Sulla base dei risultati molto incoraggianti visti nei macachi con infezione cronica da SIV, nei quali, trattati con dosi di Jakafi che corrispondono a 10 mg due volte al giorno negli uomini, si è confermato che non si aveva nessun aumento nelle viremie, all’HIV DART è stato reso pubblico il protocollo di una sperimentazione clinica congiunta NIH-ACTG, che in una riunione dell'ACTG network a inizio dicembre veniva data "in sviluppo".
Lo studio A5336 su Jakafi è un trial multicentrico di fase IIa, randomizzato, in doppio cieco e controllato con placebo.
Durerà 12 settimane, durante le quali verranno fatte 9 visite. Saranno arruolate 60 persone stabilmente in ART, con viremia soppressa da almeno 2 anni e almeno 350 CD4.
I regimi terapeutici devono includere TDF/FTC, ABC/3TC più un NNRTI o un INSTI per almeno due mesi.
La randomizzazione 3:1 comporterà che 10 mg di ruxolitinib siano somministrati oralmente due volte al giorno a 40 pazienti e un placebo a 20 per 5 settimane, seguite da 7 settimane di follow up.
Obiettivi primari della sperimentazione saranno la valutazione della sicurezza e tollerabilità del farmaco e il confronto dei livelli di IL-6 nei pazienti trattati con ruxolitinib e in quelli trattati con placebo durante le 5 settimane di trattamento.
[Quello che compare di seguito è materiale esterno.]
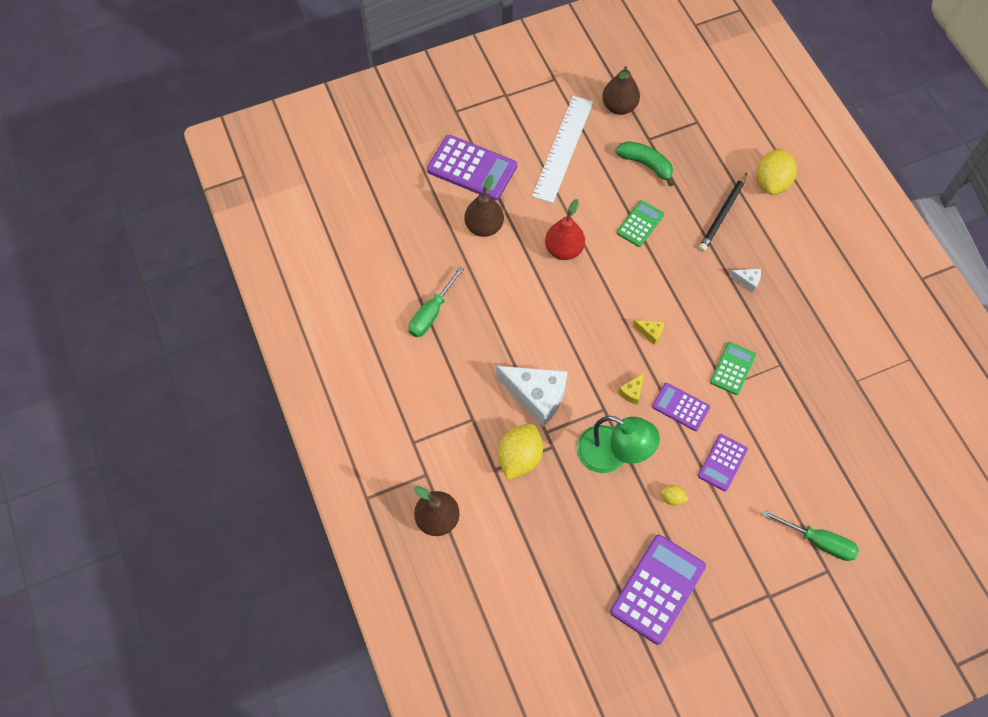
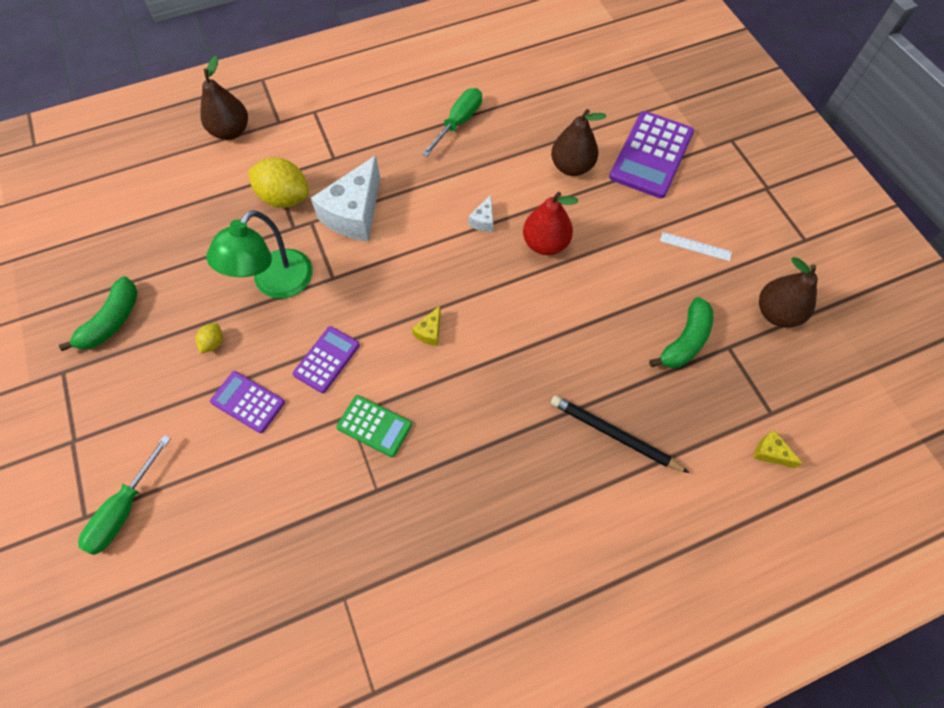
camera: 90 degrees right, 0 degrees up
green screwdriver [409,266,464,337] -> green screwdriver turned 90 degrees clockwise [422,88,482,157]
white ruler [532,96,593,203] -> white ruler [660,232,732,261], size x0.42
purple calculator [610,535,706,645] -> green banana [59,276,138,351]
green calculator [616,200,664,247] -> none
yellow cheese [618,373,644,405] -> yellow cheese moved to [754,430,803,468]
white cheese [729,269,761,292] -> white cheese moved to [468,195,493,232]
yellow lemon [756,149,797,195] -> none

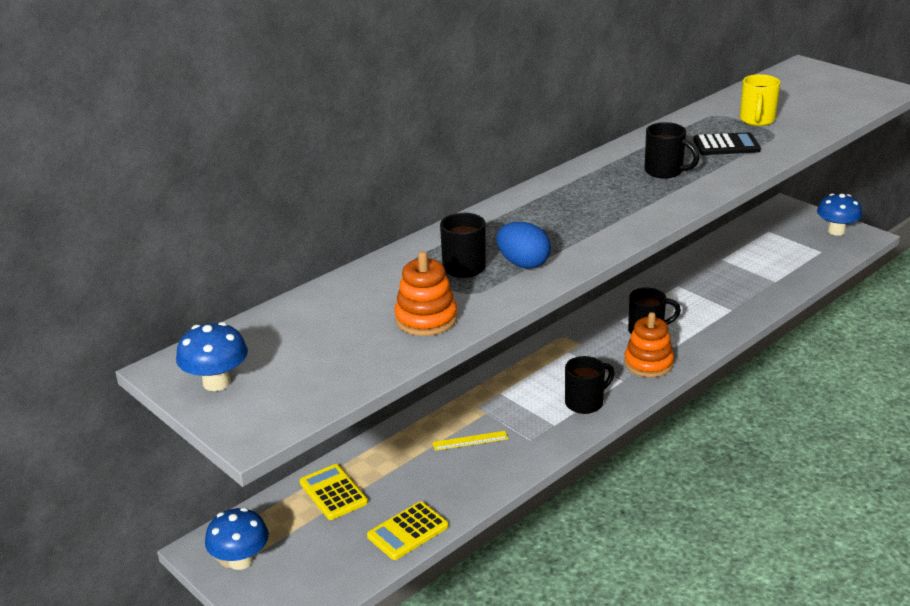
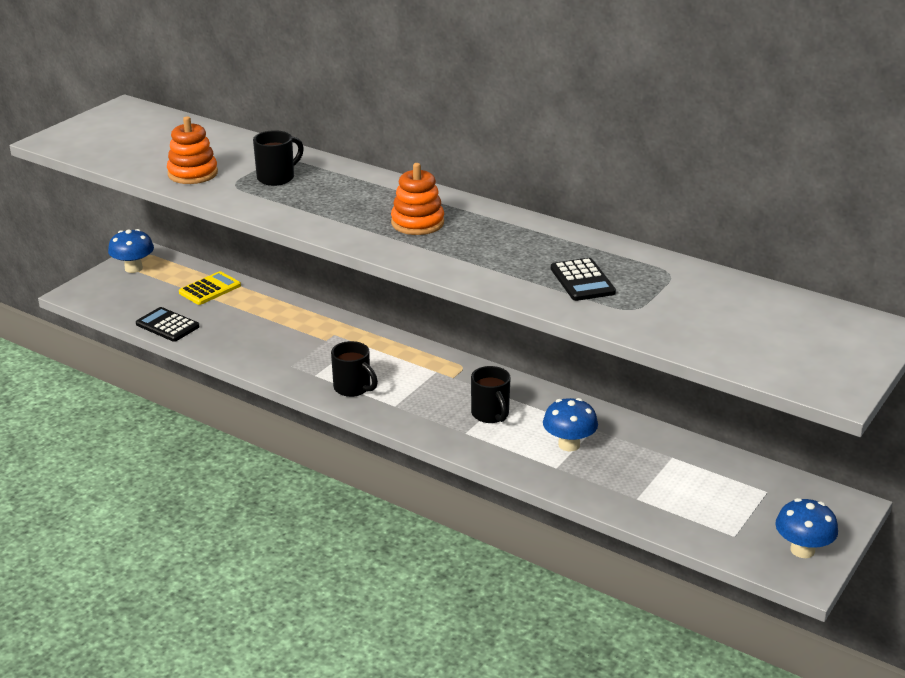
camera: 75 degrees right, 0 degrees up
blue mushroom [176,322,248,391] -> blue mushroom moved to [543,398,598,451]
yellow calculator [367,501,449,560] -> black calculator [136,307,200,342]
yellow ruler [432,431,508,451] -> none
blue egg [496,222,551,269] -> none
orange stacking toy [624,312,674,377] -> orange stacking toy moved to [391,163,444,235]
black mug [645,122,699,179] -> none
yellow mug [740,74,780,126] -> none

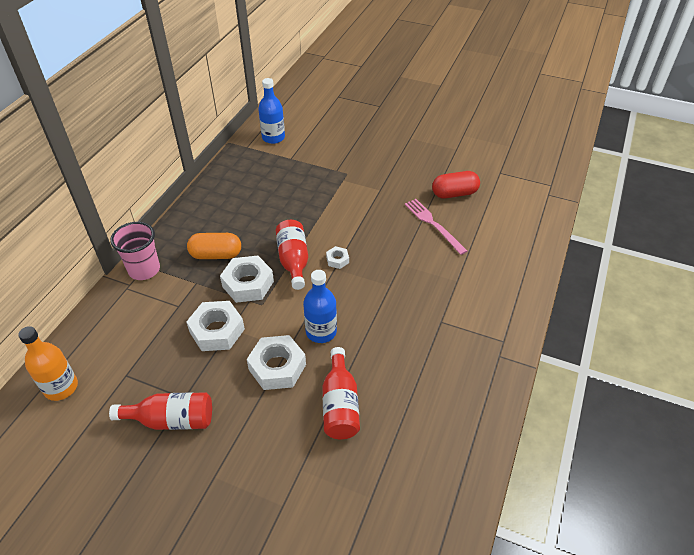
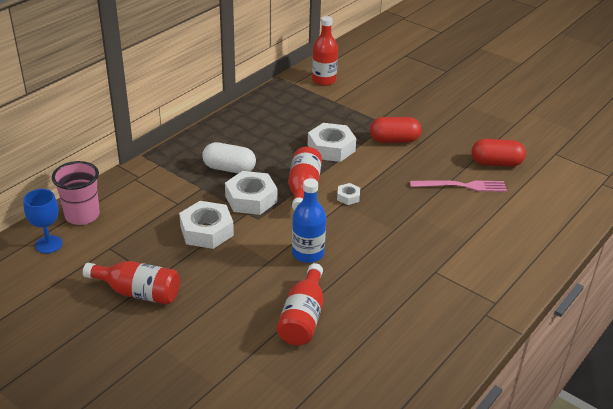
camera: 15 degrees right, 10 degrees down
orange bottle [18,326,78,401] -> blue goblet [23,189,62,253]
pink cup [110,222,160,280] -> pink cup moved to [52,161,100,225]
orange capsule [187,233,241,259] -> white capsule [202,142,256,174]
white nut [247,335,306,390] -> white nut moved to [308,123,356,162]
blue bottle [258,78,285,144] -> red bottle [312,16,338,86]
pink fork [404,199,467,255] -> pink fork turned 105 degrees clockwise [410,180,507,192]
none -> red capsule [370,117,421,143]

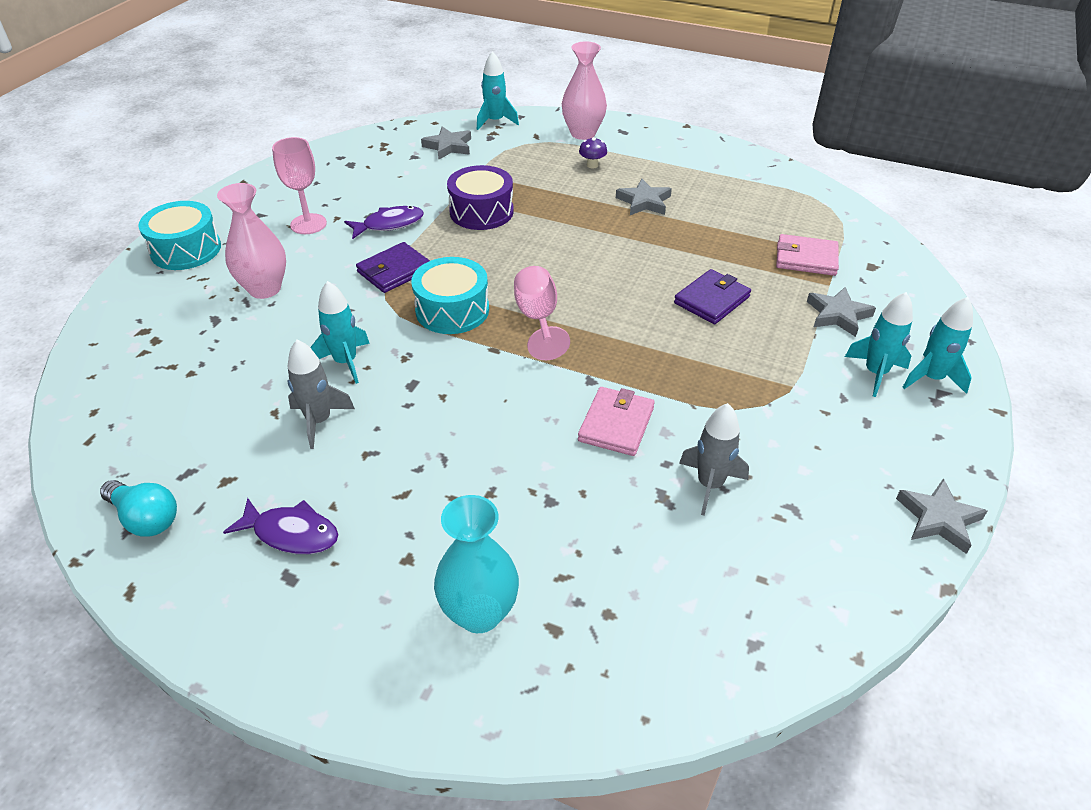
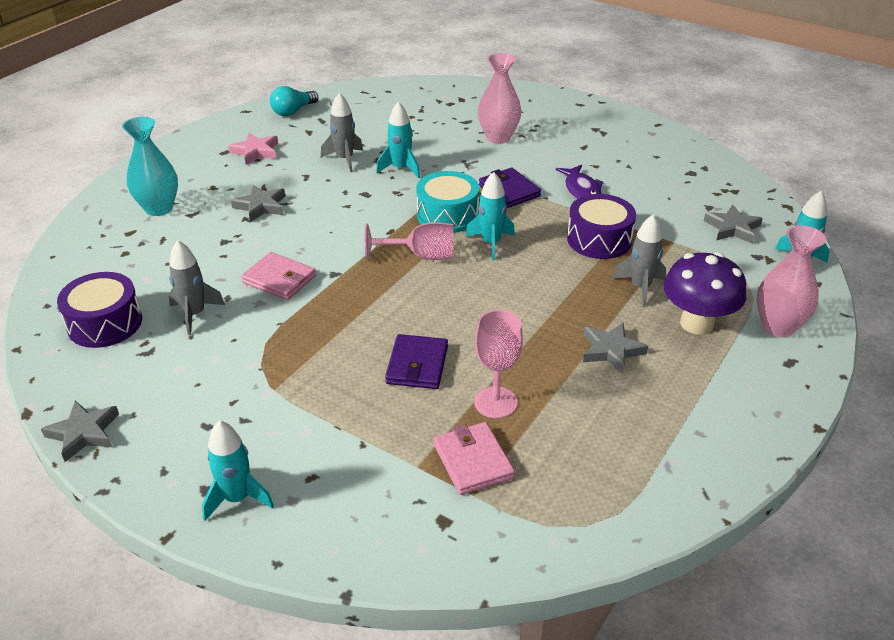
camera: 100 degrees right, 5 degrees down
turquoise drum [139,201,221,270] -> none
purple fish [223,498,339,554] -> pink star [228,133,278,165]
pink goblet [272,137,327,234] -> pink goblet moved to [474,310,523,418]
purple mushroom [579,137,607,168] -> purple mushroom [663,252,746,335], size x2.31
purple wallet [674,269,751,324] -> purple wallet turned 45 degrees clockwise [385,334,448,389]
pink wallet [776,234,839,276] -> pink wallet turned 45 degrees counterclockwise [433,422,515,495]
grey star [807,287,876,337] -> grey star moved to [231,185,285,222]
turquoise rocket [845,292,913,397] -> turquoise rocket moved to [465,172,515,260]
none -> purple drum [57,272,142,348]
none -> grey rocket [612,214,666,307]

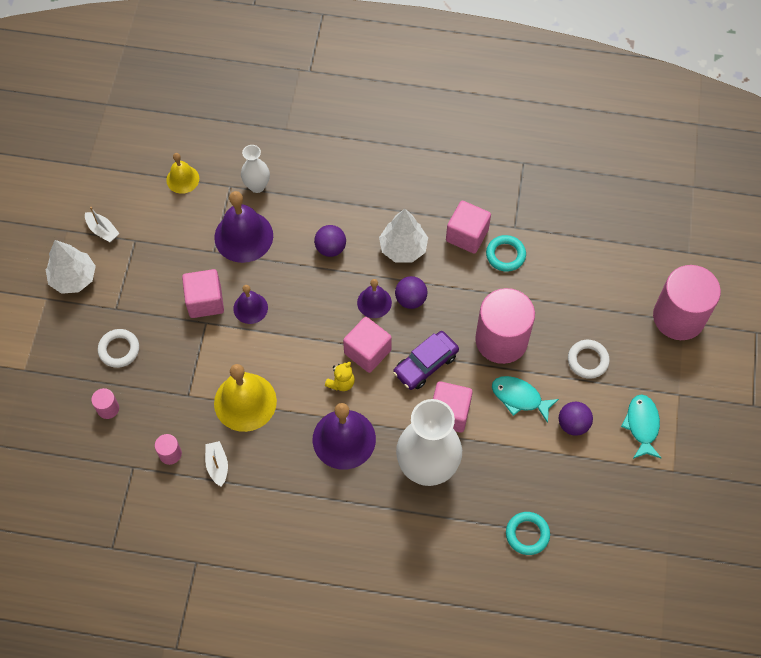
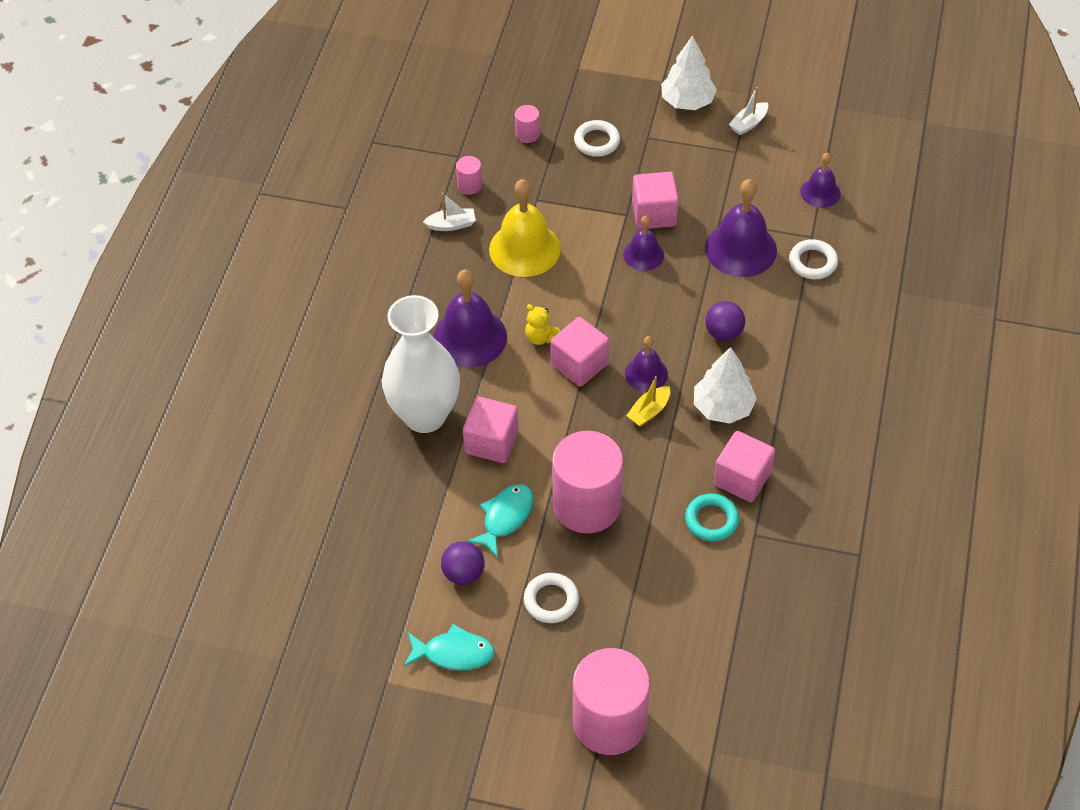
camera: 95 degrees right, 10 degrees down
yellow bell [166,153,199,194] -> purple bell [800,153,841,208]
white vase [241,145,270,193] -> white ring [789,239,838,279]
purple car [393,331,459,390] -> none
purple ball [395,276,427,309] -> yellow boat [626,376,670,426]
turquoise ring [506,512,550,555] -> none

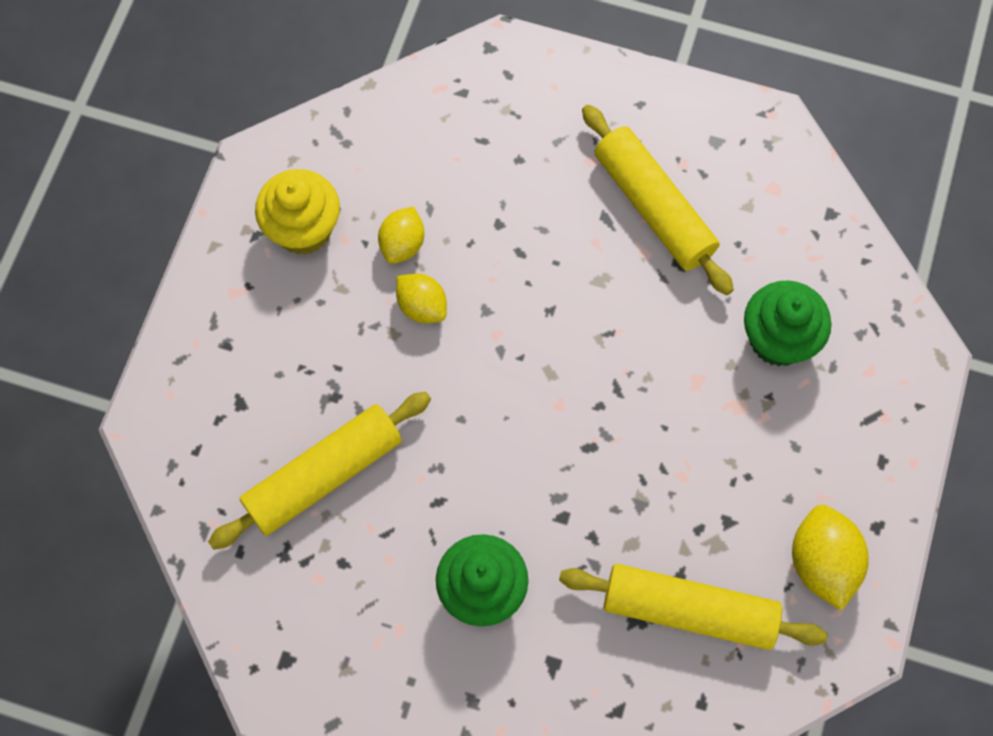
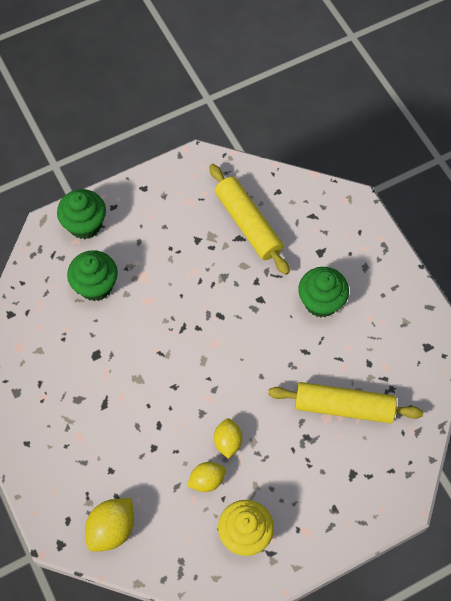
camera: 135 degrees left, 5 degrees down
yellow rolling pin [582,104,734,295] -> none
yellow lemon [792,505,869,611] -> yellow lemon moved to [85,498,134,552]
none -> green cupcake [57,189,106,239]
Obiettivi secondari saranno la valutazione di una serie di marker di infiammazione e di attivazione e la misurazione mediante single copy assay (SCA) dell’HIV RNA nel plasma, dell’HIV DNA integrato e dei circoli 2 LTR.
FONTI:
- - articolo di Raymond Schinazi su Antimicrobial Agents and Chemotherapy, 2014: Ruxolitinib and Tofacitinib Are Potent and Selective Inhibitors of HIV-1 Replication and Virus Reactivation In Vitro;
- presentazione di Christina Gavegnano a HIV DART, Miami 2014: Role of JAK Inhibitors in Controlling Inflammation and HIV Reactivation;
- presentazione del trial clinico: A5336A Phase IIa, Double-blind, Placebo-controlled, Randomized Trial of Ruxolitinib in Antiretroviral-treated HIV-Infected Adults;
- poster di Schinazi al Workshop on HIV & Hepatitis Virus Drug Resistance and Curative Strategies, Sitges 2012: Jak inhibitors exhibit a novel mechanism of HIV inhibition in primary human and rhesus macaque macrofages and lymphocytes;
- intervista di Nelson Vergel a Schinazi per The Body, 2012: How Can "JAK Inhibitors" Help Salvage Patients and the Search for an HIV Cure?